Los recortes presupuestarios hacen tambalear años de progreso contra el VIH
En algunos países los fondos para preservativos han caído más del 90%. ONUSIDA alerta que esos recortes son “la perturbación más grave» de la respuesta al sida desde que el mundo se unió para combatirlo.
Cada semana, 3000 adolescentes y mujeres jóvenes contraen el VIH en África subsahariana. Ello ocurre cuando los avances eran considerables las muertes cayeron un 56% en 15 años y 32,1 millones de personas tienen acceso al tratamiento.
Menos dinero, menos prevención, más riesgos. Un nuevo informe de la ONU alerta sobre las consecuencias de una caída sin precedentes de la ayuda internacional, especialmente la que procedía de los Estados Unidos: retroceso de las pruebas de detección, acceso a los tratamientos debilitado y programas de prevención recortados en los países más afectados. Hasta el punto de hacer temer un resurgimiento de la epidemia.

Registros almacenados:
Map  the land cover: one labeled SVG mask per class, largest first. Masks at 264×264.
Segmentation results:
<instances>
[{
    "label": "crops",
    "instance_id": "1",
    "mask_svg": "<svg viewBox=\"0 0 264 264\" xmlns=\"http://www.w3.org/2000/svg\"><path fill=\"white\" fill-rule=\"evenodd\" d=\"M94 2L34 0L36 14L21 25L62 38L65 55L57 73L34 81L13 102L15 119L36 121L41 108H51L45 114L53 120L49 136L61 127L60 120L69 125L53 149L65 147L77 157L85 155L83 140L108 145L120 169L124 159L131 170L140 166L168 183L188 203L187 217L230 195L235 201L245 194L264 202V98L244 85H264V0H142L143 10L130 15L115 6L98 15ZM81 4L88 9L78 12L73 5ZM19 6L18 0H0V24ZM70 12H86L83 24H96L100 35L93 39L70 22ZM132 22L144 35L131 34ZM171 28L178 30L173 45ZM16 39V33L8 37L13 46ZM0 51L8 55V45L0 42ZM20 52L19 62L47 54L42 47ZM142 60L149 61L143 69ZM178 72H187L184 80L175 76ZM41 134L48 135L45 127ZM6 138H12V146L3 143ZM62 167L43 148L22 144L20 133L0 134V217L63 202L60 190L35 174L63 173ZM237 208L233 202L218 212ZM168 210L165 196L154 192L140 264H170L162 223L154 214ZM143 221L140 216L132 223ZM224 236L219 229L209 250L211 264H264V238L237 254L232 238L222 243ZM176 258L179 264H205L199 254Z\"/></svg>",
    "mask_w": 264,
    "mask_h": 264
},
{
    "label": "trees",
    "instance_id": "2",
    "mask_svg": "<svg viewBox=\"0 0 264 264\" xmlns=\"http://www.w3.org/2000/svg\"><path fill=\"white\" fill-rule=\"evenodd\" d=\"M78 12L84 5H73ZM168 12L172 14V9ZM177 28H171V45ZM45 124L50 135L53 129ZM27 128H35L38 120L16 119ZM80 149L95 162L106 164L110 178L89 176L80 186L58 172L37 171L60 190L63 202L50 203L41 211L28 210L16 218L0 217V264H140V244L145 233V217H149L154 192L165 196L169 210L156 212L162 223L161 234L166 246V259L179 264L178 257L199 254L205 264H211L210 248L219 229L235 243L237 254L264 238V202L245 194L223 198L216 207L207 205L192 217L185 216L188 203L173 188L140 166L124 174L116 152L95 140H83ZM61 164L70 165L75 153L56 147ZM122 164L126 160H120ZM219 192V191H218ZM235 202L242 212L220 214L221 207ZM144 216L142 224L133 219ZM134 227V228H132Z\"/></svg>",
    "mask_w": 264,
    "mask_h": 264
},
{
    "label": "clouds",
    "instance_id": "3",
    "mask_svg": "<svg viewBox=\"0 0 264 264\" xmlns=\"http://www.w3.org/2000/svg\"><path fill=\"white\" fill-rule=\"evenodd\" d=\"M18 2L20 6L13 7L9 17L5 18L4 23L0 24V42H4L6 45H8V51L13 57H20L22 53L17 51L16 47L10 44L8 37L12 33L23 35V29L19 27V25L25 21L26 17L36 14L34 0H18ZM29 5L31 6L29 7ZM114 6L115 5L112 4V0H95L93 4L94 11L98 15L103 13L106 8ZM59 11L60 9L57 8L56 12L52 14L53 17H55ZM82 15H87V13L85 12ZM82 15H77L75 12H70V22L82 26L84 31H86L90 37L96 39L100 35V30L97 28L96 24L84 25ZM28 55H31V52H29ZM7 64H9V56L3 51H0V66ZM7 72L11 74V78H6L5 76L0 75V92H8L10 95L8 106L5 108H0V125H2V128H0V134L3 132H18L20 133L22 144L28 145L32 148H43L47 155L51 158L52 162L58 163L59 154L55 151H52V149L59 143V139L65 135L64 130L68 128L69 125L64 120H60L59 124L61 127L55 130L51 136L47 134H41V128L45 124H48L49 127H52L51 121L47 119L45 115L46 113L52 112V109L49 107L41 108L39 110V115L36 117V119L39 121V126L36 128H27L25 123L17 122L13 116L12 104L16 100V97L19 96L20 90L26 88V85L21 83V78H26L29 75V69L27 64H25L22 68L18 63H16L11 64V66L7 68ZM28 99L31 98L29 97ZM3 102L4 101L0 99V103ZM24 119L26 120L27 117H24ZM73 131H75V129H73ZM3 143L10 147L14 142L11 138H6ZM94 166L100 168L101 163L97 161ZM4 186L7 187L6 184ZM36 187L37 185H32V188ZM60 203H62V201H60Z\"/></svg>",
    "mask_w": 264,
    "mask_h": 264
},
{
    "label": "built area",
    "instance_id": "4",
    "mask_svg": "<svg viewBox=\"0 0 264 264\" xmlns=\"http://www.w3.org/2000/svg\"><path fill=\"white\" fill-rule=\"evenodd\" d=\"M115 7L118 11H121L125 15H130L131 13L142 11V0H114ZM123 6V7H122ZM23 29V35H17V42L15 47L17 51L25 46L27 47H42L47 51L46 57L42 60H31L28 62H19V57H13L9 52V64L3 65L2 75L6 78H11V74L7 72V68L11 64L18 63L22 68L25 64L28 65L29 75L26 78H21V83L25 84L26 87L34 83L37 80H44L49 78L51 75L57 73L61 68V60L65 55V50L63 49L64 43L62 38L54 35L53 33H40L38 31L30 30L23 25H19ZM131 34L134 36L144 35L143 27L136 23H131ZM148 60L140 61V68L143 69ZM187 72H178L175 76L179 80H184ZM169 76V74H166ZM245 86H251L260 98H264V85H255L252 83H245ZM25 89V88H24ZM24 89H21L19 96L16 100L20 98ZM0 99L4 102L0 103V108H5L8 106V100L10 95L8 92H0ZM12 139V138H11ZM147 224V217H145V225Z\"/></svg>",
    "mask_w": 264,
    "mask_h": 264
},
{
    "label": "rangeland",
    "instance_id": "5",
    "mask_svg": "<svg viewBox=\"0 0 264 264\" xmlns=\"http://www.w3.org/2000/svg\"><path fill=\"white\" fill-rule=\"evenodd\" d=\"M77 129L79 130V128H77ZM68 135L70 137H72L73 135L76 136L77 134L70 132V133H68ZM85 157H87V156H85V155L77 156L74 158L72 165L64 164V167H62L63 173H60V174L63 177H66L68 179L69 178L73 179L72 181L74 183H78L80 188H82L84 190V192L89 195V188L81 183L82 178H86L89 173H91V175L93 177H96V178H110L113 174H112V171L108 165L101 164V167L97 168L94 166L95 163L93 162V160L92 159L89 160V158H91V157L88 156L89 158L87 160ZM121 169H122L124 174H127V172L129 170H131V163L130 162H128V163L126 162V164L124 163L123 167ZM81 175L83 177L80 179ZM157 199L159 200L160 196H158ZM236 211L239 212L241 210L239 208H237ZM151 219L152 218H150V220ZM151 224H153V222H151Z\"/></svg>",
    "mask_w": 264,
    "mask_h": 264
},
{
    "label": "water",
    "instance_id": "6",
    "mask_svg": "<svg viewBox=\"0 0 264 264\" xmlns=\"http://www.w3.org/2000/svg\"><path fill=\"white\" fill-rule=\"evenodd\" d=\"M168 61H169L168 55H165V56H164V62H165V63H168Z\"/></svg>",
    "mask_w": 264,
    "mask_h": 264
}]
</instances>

Qué hacer ->
• 1. Según la noticia sobre el VIH, ¿cuántas adolescentes y mujeres jóvenes contraen el VIH cada semana en África subsahariana?
• 2. Extrae de la noticia sobre el VIH el fragmento que va de "Los recortes presupuestarios" a "acceso al tratamiento.", ambos incluidos.
• 3. De acuerdo con la noticia sobre el VIH, ¿por qué se teme un resurgimiento de la epidemia? Responde en una a tres oraciones.

Respuestas ->
• 1. 3000.

• 2.
Los recortes presupuestarios hacen tambalear años de progreso contra el VIH
En algunos países los fondos para preservativos han caído más del 90%. ONUSIDA alerta que esos recortes son “la perturbación más grave» de la respuesta al sida desde que el mundo se unió para combatirlo.
Cada semana, 3000 adolescentes y mujeres jóvenes contraen el VIH en África subsahariana. Ello ocurre cuando los avances eran considerables las muertes cayeron un 56% en 15 años y 32,1 millones de personas tienen acceso al tratamiento.

• 3. Se teme por la caída sin precedentes de la ayuda internacional, sobre todo de la que procedía de los Estados Unidos. Esa caída ha provocado un retroceso de las pruebas de detección, un acceso más débil a los tratamientos y recortes en los programas de prevención en los países más afectados.